River grinned. "No, I've been a naughty girl. Grounded. I'll have to have Christmas later. Or earlier. Who knows?"

Wilfred smiled, even though he did not understand. "Well you look after 'im."

"As long as I live," she promised.

The Doctor had a look on his face then. Wilfred could not puzzle it out, but he saw that the timelord could only see River in that moment.

"You'd better 'urry up and close that door," Wilfred warned. "I think 'e means to kiss you."

She snickered. "I'm sure he can wait."

"Gor' bless the both of you and a merry Christmas!" Wilfred blew them a kiss and sniffed. "It's going to be the best one yet, I know it."

They waved goodbye and the old man stood back. The doors closed and he watched the TARDIS begin to flicker out of sight, frosty air billowing throughout the garden.

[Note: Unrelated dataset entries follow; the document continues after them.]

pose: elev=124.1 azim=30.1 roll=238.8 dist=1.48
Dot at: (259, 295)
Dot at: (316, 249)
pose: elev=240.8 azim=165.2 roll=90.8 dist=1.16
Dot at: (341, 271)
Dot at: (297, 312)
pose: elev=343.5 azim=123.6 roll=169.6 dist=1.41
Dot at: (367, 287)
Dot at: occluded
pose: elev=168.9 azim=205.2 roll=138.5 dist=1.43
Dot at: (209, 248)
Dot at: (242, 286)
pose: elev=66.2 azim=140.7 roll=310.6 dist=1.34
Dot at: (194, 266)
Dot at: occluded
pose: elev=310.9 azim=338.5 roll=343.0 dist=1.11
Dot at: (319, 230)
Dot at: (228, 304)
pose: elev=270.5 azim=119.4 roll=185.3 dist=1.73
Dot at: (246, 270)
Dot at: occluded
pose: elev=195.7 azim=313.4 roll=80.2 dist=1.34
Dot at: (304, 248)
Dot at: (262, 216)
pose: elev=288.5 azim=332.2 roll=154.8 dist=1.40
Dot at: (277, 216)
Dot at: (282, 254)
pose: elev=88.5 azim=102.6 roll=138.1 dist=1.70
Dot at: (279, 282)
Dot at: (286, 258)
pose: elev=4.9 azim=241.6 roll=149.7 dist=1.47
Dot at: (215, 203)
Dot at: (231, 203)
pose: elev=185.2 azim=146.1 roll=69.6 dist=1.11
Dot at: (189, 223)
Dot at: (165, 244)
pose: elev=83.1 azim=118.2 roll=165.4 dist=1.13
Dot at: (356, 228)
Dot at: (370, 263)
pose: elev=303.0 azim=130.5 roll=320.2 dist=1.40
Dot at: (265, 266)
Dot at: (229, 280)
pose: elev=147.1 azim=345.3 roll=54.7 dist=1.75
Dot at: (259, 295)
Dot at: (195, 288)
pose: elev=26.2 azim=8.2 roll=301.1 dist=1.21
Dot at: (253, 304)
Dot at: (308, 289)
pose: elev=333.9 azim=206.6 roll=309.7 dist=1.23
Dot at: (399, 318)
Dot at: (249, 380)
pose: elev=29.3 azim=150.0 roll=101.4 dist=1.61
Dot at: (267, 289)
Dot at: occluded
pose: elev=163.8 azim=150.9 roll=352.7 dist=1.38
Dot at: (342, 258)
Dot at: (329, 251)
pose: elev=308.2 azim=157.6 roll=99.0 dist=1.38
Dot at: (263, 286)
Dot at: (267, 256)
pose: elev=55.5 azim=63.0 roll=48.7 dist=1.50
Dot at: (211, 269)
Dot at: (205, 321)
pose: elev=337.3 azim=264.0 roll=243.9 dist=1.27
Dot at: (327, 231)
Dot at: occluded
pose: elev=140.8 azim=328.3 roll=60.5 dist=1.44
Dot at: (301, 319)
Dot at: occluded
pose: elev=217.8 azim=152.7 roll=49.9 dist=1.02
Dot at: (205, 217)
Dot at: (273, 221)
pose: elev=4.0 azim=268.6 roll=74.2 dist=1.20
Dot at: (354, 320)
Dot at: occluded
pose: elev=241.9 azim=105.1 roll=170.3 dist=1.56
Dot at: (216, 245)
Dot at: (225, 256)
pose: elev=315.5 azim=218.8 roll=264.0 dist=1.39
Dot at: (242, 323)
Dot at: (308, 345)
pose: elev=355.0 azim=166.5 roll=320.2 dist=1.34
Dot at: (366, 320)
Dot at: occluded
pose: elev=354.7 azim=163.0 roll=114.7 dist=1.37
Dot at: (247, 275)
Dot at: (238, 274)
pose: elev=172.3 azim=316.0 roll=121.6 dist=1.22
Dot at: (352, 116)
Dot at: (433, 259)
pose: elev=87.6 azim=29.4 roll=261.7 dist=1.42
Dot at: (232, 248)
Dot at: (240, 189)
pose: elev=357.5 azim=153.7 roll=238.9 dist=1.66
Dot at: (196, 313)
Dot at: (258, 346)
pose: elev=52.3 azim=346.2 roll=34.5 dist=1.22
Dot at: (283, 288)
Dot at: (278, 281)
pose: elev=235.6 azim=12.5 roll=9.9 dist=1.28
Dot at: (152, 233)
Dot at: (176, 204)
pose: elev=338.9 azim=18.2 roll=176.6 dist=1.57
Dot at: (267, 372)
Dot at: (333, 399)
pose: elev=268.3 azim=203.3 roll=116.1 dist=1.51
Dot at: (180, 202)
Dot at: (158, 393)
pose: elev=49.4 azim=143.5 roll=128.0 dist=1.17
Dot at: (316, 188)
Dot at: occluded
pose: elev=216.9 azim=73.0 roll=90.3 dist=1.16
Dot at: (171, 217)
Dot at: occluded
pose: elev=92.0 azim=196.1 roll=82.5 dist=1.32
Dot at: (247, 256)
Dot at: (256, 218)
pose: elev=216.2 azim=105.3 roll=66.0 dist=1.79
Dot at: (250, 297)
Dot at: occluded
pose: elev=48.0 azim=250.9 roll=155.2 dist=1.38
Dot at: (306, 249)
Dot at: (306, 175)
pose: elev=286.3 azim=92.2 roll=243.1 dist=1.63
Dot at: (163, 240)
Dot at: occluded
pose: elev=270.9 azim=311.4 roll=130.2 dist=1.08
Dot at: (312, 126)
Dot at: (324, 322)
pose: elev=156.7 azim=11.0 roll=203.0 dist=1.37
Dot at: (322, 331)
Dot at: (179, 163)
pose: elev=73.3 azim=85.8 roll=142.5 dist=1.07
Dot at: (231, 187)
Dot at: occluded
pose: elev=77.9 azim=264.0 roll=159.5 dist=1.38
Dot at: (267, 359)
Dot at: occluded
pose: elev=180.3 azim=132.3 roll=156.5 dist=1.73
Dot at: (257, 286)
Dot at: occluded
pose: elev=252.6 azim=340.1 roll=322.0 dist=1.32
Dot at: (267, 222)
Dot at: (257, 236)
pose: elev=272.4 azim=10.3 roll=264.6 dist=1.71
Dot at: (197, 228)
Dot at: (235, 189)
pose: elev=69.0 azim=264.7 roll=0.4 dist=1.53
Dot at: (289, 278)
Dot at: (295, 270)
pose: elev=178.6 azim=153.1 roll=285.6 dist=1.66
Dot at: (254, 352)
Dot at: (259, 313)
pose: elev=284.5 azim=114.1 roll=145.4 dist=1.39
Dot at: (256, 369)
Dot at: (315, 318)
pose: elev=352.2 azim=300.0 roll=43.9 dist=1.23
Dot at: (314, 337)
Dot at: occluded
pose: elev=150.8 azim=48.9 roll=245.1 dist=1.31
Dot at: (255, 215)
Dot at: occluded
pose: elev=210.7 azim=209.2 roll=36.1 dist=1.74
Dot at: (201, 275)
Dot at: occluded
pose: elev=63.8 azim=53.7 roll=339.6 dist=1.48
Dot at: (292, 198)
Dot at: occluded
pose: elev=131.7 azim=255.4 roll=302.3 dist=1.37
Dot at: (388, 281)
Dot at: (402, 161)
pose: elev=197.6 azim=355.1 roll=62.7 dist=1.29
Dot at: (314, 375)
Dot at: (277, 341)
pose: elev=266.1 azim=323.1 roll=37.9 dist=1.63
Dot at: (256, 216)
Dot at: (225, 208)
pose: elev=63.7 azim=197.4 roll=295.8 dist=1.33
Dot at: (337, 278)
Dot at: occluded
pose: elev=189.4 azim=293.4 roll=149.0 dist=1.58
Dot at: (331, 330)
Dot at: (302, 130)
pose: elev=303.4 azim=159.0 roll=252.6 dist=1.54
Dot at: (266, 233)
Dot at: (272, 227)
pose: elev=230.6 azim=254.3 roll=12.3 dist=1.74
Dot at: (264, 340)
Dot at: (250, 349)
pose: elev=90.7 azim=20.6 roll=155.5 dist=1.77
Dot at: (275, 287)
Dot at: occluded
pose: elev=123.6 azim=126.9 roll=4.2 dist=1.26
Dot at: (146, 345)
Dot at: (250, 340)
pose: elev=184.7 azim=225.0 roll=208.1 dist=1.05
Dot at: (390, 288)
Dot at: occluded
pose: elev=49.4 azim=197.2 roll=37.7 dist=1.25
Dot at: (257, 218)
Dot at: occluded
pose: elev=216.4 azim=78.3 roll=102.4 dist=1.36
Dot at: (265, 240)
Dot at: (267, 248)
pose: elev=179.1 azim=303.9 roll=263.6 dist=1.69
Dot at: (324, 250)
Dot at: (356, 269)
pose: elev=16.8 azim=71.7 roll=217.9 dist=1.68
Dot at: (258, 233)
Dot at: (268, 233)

And then it was back. The door flew open and The Doctor popped his head out. His coat was off and his bowtie dangled limply from his collar. "I completely forgot!" he burst out. "That toolbox in your house. I'm really sorry. I've activated it now. It should detonate by the Christmas tree assuming it navigates through the doorway properly and takes its shimmer shielding down. Oh, you'll find out." The Doctor leapt out of the TARDIS, kissed the air either side of Wilfred's cheeks and enveloped him in a hug. "Goodbye, Wilfred, and thank you." He pulled back to look Wilfred in the face, paying no heed to the fact that his braces had slipped down from his shirt. "Something Donna once said to me. She said I need someone, that sometimes I need someone to stop me. That was you. I didn't save you, Wilfred Mott. You saved me."

The Doctor gave him a wide grin and scampered back to the police box. With one last wave, the timelord disappeared into the TARDIS, back to his home, to the time vortex, to his wife.

Wilfred looked up at the stars one last time for the evening before he hurried to rescue his Christmas tree from the explosion of presents that had occurred in his living room.